Onze Horster Mèrthal, opgetrokken in hout en ontworpen door de grote Frits Peutz, van wie ik u als architectuurkenners natuurlijk niet hoef te vertellen dat hij verder onder meer het vermaarde Glaspaleis in Heerlen op z’n naam heeft staan. Onze Horster Mèrthal, die na de Tweede Wereldoorlog onder veel meer fungeerde als noodkerk, als sporthal en als eerste onderkomen voor de Hiltho, de Horster huishoud-, industrie- en landbouwbeurs.
Onze Horster Mèrthal, waarvoor ruim tien jaar geleden afbraak dreigde, die echter kon worden voorkomen omdat half Horst daartegen in het geweer kwam. Onze Horster Mèrthal, die daarna voorbeeldig werd gerestaureerd, al zou je enige bedenkingen bij die lichtgroen opgeschilderde onderdelen kunnen hebben (maar een nieuwe verflaag is in een vloek en een zucht aangebracht). Onze Horster Mèrthal, die een van de architectonische pronkstukken van ons dorp is. Die Mèrthal, meneer Hulsman en meneer Schröder, die Horster Mèrthal, die kent u hopelijk toch wel?’ 
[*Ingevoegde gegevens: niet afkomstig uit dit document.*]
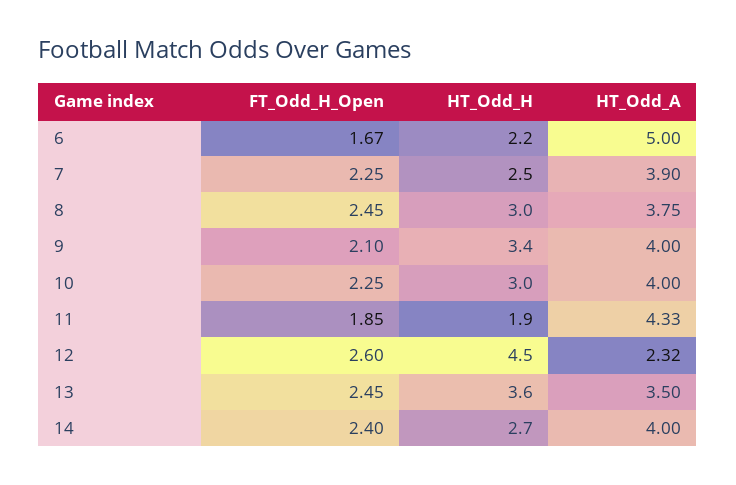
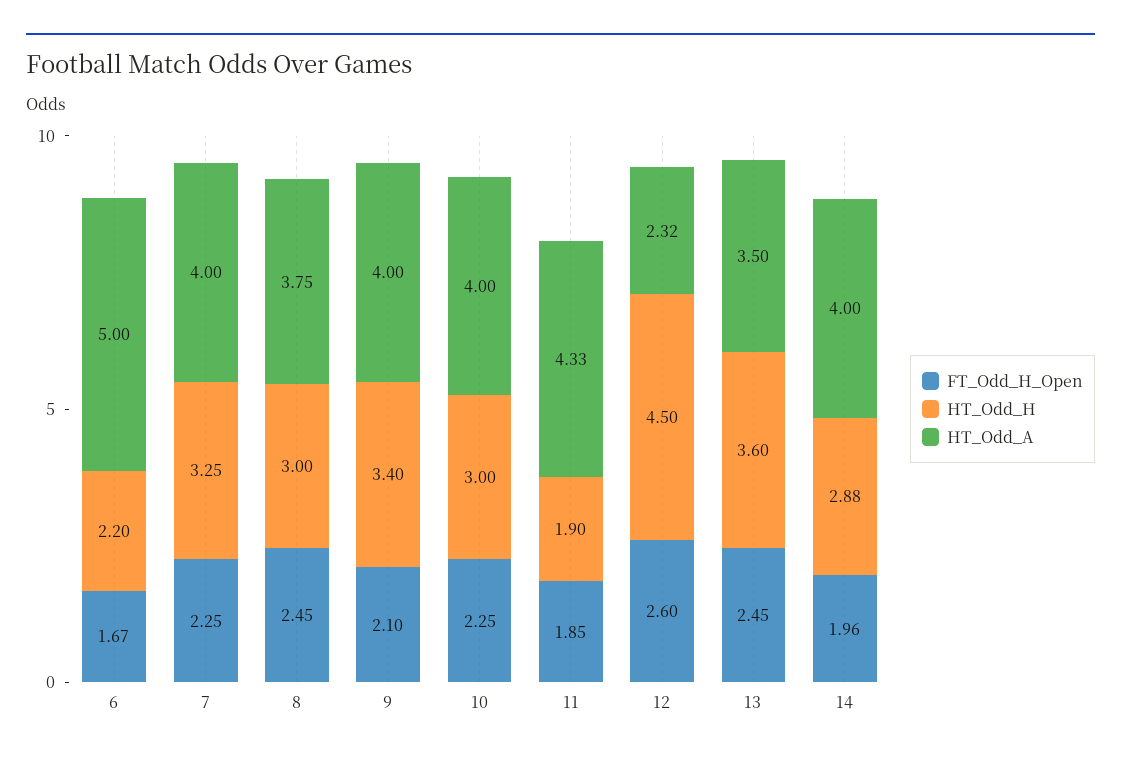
  {
    "FT_Odd_H_Open": {
      "6": 1.67,
      "7": 2.25,
      "8": 2.45,
      "9": 2.1,
      "10": 2.25,
      "11": 1.85,
      "12": 2.6,
      "13": 2.45,
-     "14": 2.4
+     "14": 1.96
    },
    "HT_Odd_H": {
      "6": 2.2,
-     "7": 2.5,
+     "7": 3.25,
      "8": 3,
      "9": 3.4,
      "10": 3,
      "11": 1.9,
      "12": 4.5,
      "13": 3.6,
-     "14": 2.7
+     "14": 2.88
    },
    "HT_Odd_A": {
      "6": 5,
-     "7": 3.9,
+     "7": 4,
      "8": 3.75,
      "9": 4,
      "10": 4,
      "11": 4.33,
      "12": 2.32,
      "13": 3.5,
      "14": 4
    }
  }

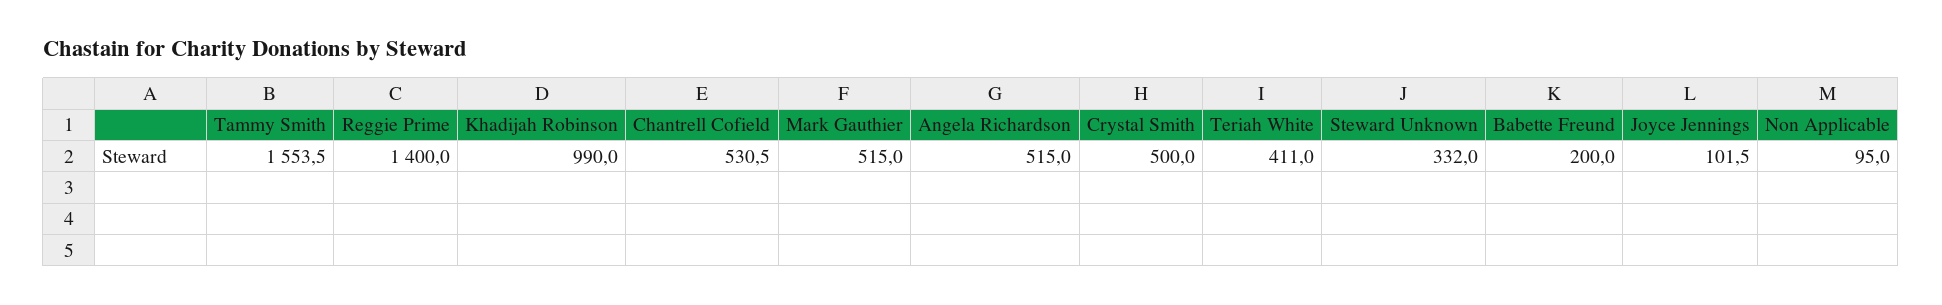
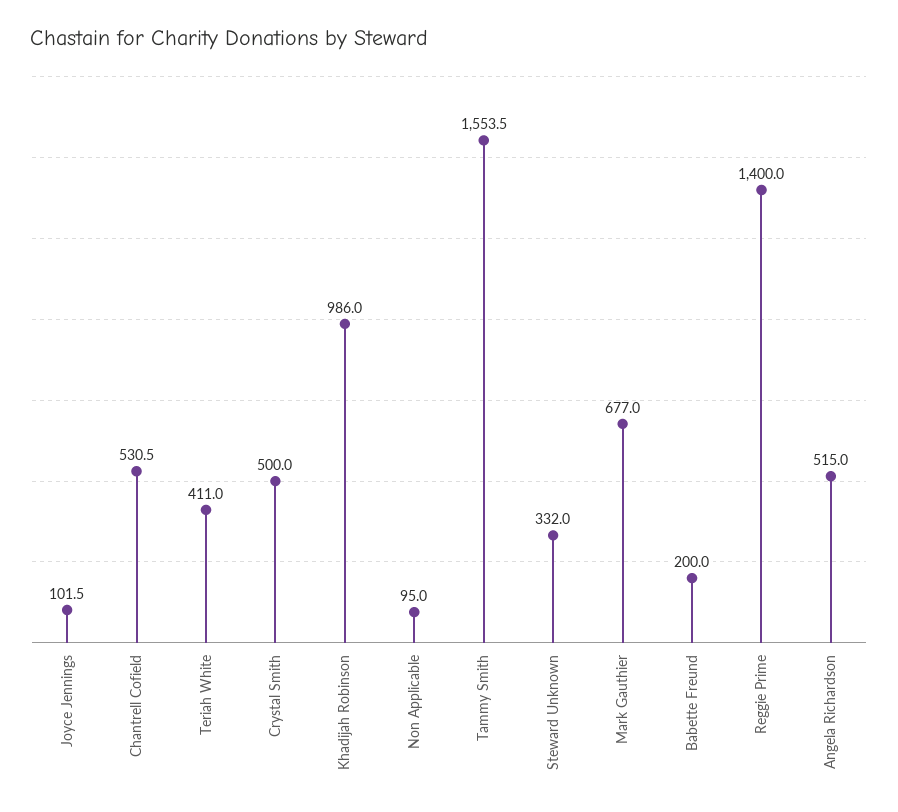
  {
    "Tammy Smith": 1553.5,
    "Reggie Prime": 1400,
-   "Khadijah Robinson": 990,
+   "Khadijah Robinson": 986,
    "Chantrell Cofield": 530.5,
-   "Mark Gauthier": 515,
+   "Mark Gauthier": 677,
    "Angela Richardson": 515,
    "Crystal Smith": 500,
    "Teriah White": 411,
    "Steward Unknown": 332,
    "Babette Freund": 200,
    "Joyce Jennings": 101.5,
    "Non Applicable": 95
  }

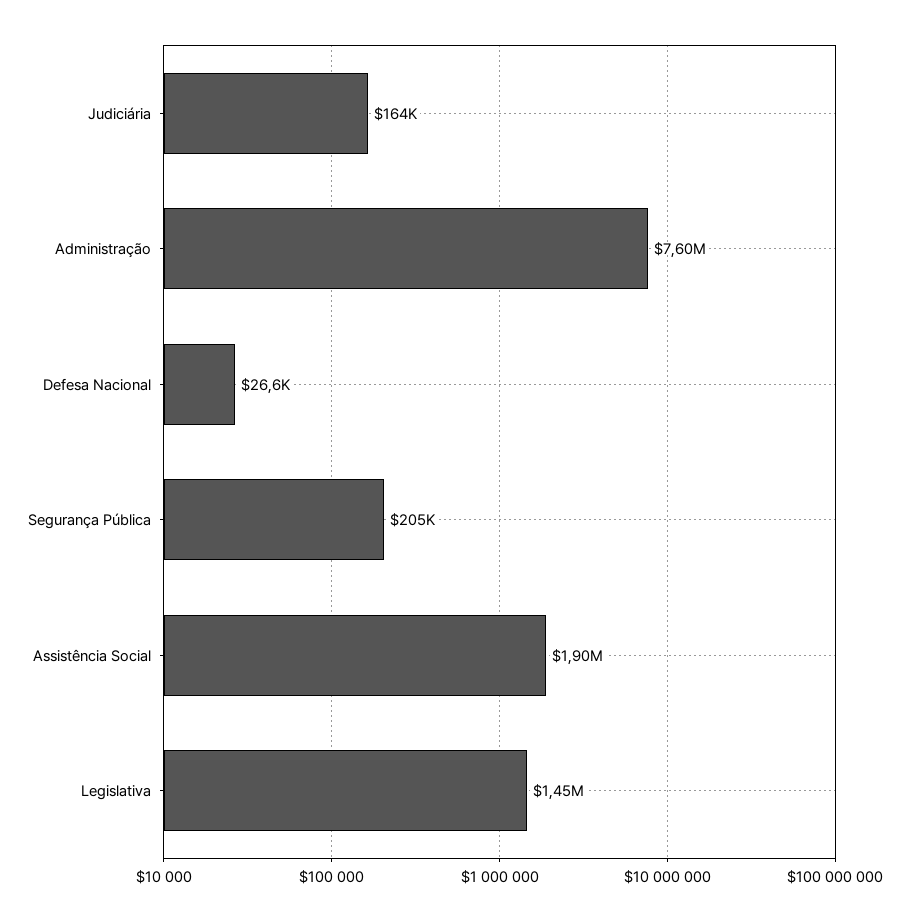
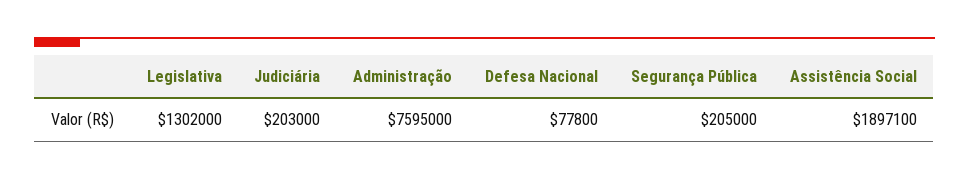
  {
-   "Judiciária": 164000,
+   "Judiciária": 203000,
    "Administração": 7595000,
-   "Defesa Nacional": 26600,
+   "Defesa Nacional": 77800,
    "Segurança Pública": 205000,
    "Assistência Social": 1897100,
-   "Legislativa": 1450000
+   "Legislativa": 1302000
  }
Om dat allemaal te zeggen, zou ik dus m’n vinger willen opsteken. Toch zie ik daar vanaf. Waarom? Vanwege dit wanstaltige gevaarte:
Staat daar al maanden de Mèrthal, onze Horster Mèrthal, te ontsieren. Zeg nou zelf: daar kun je toch niet mee aankomen bij de heren Hulsman en Schröder? Ze zouden me geheid recht in m’n gezicht uitlachen. Vuilnisman, kan dat wanstaltige gevaarte ook mee?